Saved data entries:
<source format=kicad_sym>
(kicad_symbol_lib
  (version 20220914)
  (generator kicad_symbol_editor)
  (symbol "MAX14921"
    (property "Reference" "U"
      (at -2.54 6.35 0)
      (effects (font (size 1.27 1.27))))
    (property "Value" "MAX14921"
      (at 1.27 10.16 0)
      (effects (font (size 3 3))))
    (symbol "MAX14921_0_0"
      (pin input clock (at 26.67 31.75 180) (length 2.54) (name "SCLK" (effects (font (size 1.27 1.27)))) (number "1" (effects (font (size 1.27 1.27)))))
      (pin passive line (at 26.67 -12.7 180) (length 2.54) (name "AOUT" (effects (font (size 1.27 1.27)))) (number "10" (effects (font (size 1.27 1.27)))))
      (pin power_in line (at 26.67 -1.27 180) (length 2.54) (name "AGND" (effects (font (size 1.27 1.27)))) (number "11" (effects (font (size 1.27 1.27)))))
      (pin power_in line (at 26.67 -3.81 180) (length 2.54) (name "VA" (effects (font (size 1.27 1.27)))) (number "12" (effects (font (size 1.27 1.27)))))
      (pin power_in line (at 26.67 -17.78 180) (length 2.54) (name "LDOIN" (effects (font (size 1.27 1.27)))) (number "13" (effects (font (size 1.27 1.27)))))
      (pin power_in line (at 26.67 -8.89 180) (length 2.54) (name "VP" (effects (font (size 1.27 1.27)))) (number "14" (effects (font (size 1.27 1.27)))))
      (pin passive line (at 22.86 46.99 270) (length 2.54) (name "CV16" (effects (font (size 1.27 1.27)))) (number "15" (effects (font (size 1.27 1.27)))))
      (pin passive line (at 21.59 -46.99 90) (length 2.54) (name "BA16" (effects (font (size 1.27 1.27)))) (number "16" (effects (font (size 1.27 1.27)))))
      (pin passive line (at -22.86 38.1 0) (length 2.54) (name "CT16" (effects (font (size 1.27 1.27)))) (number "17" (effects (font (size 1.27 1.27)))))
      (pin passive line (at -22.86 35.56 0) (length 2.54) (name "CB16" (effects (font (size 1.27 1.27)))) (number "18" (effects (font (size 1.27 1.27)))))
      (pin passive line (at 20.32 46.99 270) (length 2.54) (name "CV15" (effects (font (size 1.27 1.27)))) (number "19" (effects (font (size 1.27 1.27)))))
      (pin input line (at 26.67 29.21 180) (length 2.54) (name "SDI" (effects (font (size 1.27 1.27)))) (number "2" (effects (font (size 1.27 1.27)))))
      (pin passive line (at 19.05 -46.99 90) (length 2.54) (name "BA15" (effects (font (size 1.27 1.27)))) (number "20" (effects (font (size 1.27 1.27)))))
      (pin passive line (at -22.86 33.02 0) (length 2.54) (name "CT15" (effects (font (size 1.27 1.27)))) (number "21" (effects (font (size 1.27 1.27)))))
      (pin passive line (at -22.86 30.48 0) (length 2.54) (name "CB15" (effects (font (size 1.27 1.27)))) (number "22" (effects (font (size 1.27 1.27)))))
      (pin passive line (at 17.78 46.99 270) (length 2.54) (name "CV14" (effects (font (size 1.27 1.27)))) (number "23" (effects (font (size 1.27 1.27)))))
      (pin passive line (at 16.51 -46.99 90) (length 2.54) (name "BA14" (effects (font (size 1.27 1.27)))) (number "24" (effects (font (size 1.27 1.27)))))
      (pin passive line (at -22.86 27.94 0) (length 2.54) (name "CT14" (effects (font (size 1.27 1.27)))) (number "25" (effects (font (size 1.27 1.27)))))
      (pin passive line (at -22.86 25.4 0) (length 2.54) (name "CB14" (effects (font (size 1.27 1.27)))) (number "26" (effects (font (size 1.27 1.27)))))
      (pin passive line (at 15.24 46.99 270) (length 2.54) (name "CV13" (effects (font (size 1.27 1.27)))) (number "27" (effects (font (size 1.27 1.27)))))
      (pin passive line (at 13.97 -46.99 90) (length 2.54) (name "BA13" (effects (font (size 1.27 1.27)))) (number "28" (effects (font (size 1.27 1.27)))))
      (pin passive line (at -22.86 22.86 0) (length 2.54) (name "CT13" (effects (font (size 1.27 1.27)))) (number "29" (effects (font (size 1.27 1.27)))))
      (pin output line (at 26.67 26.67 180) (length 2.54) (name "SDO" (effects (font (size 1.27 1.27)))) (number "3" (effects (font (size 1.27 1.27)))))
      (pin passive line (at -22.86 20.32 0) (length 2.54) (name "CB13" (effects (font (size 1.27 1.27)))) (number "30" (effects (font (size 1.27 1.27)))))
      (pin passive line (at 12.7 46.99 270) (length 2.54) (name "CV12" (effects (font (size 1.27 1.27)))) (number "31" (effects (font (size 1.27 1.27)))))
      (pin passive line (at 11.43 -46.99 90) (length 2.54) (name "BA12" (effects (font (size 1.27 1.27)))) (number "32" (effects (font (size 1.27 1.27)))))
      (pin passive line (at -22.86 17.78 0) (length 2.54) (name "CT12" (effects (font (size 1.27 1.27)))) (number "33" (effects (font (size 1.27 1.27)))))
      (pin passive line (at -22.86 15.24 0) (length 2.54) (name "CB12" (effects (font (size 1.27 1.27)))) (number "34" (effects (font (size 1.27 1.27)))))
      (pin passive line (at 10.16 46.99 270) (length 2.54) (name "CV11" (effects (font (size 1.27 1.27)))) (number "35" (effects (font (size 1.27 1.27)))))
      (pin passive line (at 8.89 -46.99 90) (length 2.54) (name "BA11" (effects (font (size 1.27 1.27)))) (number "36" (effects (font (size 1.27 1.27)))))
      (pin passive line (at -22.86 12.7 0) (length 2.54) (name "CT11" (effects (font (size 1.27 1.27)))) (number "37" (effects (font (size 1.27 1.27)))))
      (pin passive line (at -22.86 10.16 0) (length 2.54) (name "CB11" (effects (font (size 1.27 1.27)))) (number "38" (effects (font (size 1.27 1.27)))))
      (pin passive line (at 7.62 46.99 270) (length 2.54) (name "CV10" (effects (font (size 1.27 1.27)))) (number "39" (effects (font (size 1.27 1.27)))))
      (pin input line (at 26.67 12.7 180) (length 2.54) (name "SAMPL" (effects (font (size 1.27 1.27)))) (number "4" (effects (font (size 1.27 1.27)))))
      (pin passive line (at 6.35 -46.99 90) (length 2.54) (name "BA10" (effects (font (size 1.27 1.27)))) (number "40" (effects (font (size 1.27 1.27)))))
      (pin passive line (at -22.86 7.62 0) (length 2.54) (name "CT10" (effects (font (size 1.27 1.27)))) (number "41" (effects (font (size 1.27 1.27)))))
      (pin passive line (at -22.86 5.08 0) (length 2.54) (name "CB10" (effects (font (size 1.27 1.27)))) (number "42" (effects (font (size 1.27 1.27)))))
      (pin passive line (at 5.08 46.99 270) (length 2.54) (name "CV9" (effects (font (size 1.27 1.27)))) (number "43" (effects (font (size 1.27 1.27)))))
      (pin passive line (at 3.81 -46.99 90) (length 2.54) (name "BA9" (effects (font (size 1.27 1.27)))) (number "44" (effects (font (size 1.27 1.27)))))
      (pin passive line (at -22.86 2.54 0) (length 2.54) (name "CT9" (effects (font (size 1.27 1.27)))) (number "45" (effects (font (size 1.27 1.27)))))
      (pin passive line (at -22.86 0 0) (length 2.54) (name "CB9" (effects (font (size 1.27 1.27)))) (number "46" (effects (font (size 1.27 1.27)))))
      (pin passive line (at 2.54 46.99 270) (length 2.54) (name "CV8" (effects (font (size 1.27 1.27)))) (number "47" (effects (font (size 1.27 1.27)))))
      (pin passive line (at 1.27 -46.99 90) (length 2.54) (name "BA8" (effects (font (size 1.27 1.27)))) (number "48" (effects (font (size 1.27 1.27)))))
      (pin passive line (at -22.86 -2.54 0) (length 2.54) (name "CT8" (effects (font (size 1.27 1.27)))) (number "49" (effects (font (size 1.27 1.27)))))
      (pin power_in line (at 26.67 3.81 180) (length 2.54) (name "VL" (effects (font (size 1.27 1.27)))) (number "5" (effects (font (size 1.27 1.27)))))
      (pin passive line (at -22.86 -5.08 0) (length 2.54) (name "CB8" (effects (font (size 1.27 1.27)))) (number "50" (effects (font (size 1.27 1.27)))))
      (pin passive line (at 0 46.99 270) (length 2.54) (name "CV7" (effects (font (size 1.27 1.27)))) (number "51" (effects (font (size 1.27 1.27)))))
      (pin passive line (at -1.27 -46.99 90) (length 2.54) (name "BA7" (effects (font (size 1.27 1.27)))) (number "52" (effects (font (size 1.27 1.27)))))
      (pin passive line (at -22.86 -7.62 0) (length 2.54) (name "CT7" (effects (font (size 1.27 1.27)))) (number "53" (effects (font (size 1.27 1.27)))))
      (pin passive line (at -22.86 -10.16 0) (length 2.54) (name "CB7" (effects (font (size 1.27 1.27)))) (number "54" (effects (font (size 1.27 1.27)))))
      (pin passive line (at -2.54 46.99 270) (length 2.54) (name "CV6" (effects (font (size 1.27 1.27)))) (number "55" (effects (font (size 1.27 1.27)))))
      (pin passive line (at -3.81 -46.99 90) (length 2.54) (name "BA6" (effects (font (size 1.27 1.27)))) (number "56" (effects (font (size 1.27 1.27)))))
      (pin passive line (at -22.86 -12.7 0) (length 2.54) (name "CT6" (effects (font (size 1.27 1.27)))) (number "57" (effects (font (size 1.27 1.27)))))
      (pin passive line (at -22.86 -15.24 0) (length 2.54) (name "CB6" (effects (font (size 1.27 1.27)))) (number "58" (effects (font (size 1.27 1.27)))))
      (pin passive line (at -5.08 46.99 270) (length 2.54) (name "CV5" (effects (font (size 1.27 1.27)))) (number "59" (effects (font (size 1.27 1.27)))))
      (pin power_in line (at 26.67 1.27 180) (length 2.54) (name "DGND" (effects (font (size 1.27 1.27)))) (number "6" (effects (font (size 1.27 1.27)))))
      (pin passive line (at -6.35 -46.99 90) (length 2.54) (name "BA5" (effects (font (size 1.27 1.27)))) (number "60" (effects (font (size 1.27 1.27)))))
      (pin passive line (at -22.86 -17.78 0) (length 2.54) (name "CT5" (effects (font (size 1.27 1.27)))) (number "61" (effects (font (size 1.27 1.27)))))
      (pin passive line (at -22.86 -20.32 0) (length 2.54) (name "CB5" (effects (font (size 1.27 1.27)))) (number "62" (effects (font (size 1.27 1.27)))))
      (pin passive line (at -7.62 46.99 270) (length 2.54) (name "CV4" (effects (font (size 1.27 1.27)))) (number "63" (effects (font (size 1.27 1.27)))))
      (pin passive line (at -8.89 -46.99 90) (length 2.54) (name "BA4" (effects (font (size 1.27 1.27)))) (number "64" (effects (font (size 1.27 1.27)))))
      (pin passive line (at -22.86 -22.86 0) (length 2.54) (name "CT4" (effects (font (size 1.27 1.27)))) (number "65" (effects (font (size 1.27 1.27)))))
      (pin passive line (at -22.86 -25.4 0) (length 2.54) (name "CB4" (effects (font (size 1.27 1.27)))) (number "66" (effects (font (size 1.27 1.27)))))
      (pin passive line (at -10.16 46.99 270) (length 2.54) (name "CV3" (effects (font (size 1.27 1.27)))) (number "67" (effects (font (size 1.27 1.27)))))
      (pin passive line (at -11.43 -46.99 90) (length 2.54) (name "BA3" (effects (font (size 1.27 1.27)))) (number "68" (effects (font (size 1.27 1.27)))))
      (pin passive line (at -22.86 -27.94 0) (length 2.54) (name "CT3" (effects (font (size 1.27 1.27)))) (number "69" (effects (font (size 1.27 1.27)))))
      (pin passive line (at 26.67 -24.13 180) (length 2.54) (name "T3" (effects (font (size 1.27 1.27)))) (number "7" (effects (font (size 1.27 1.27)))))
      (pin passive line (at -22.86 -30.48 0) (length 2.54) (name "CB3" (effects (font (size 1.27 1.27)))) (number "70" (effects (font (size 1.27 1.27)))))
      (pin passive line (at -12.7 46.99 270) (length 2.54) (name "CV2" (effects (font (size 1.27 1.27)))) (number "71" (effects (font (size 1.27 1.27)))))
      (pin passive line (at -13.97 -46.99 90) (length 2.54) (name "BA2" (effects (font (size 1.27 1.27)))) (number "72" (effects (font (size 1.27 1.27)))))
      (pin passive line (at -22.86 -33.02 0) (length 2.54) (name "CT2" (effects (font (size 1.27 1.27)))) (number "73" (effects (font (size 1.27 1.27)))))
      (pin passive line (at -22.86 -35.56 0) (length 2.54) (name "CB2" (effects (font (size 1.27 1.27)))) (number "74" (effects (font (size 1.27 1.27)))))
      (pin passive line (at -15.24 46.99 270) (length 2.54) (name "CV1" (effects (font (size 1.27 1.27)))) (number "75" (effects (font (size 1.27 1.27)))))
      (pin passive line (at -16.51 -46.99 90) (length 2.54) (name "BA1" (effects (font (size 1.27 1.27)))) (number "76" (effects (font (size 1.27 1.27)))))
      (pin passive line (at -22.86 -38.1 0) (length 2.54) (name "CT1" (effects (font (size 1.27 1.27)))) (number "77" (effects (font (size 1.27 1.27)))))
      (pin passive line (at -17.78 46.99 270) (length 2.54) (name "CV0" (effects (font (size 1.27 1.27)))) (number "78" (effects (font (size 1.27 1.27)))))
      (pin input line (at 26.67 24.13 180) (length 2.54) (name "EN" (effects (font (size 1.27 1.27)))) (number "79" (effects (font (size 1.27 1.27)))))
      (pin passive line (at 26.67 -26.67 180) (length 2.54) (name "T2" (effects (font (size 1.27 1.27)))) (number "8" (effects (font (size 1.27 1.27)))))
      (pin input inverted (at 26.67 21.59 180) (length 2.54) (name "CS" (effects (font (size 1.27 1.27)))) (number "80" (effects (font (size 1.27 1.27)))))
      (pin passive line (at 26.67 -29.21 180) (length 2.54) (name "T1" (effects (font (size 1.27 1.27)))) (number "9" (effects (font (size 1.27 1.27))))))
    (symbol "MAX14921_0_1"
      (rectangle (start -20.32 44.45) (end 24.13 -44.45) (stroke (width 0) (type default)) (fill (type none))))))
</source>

• What you are asked to do: The required output is the stretch of entries above from the line containing "(pin passive line (at 13.97" through the line containing "(pin passive line (at 6.35", reproduced exactly.

• Solution for this problem:
      (pin passive line (at 13.97 -46.99 90) (length 2.54) (name "BA13" (effects (font (size 1.27 1.27)))) (number "28" (effects (font (size 1.27 1.27)))))
      (pin passive line (at -22.86 22.86 0) (length 2.54) (name "CT13" (effects (font (size 1.27 1.27)))) (number "29" (effects (font (size 1.27 1.27)))))
      (pin output line (at 26.67 26.67 180) (length 2.54) (name "SDO" (effects (font (size 1.27 1.27)))) (number "3" (effects (font (size 1.27 1.27)))))
      (pin passive line (at -22.86 20.32 0) (length 2.54) (name "CB13" (effects (font (size 1.27 1.27)))) (number "30" (effects (font (size 1.27 1.27)))))
      (pin passive line (at 12.7 46.99 270) (length 2.54) (name "CV12" (effects (font (size 1.27 1.27)))) (number "31" (effects (font (size 1.27 1.27)))))
      (pin passive line (at 11.43 -46.99 90) (length 2.54) (name "BA12" (effects (font (size 1.27 1.27)))) (number "32" (effects (font (size 1.27 1.27)))))
      (pin passive line (at -22.86 17.78 0) (length 2.54) (name "CT12" (effects (font (size 1.27 1.27)))) (number "33" (effects (font (size 1.27 1.27)))))
      (pin passive line (at -22.86 15.24 0) (length 2.54) (name "CB12" (effects (font (size 1.27 1.27)))) (number "34" (effects (font (size 1.27 1.27)))))
      (pin passive line (at 10.16 46.99 270) (length 2.54) (name "CV11" (effects (font (size 1.27 1.27)))) (number "35" (effects (font (size 1.27 1.27)))))
      (pin passive line (at 8.89 -46.99 90) (length 2.54) (name "BA11" (effects (font (size 1.27 1.27)))) (number "36" (effects (font (size 1.27 1.27)))))
      (pin passive line (at -22.86 12.7 0) (length 2.54) (name "CT11" (effects (font (size 1.27 1.27)))) (number "37" (effects (font (size 1.27 1.27)))))
      (pin passive line (at -22.86 10.16 0) (length 2.54) (name "CB11" (effects (font (size 1.27 1.27)))) (number "38" (effects (font (size 1.27 1.27)))))
      (pin passive line (at 7.62 46.99 270) (length 2.54) (name "CV10" (effects (font (size 1.27 1.27)))) (number "39" (effects (font (size 1.27 1.27)))))
      (pin input line (at 26.67 12.7 180) (length 2.54) (name "SAMPL" (effects (font (size 1.27 1.27)))) (number "4" (effects (font (size 1.27 1.27)))))
      (pin passive line (at 6.35 -46.99 90) (length 2.54) (name "BA10" (effects (font (size 1.27 1.27)))) (number "40" (effects (font (size 1.27 1.27)))))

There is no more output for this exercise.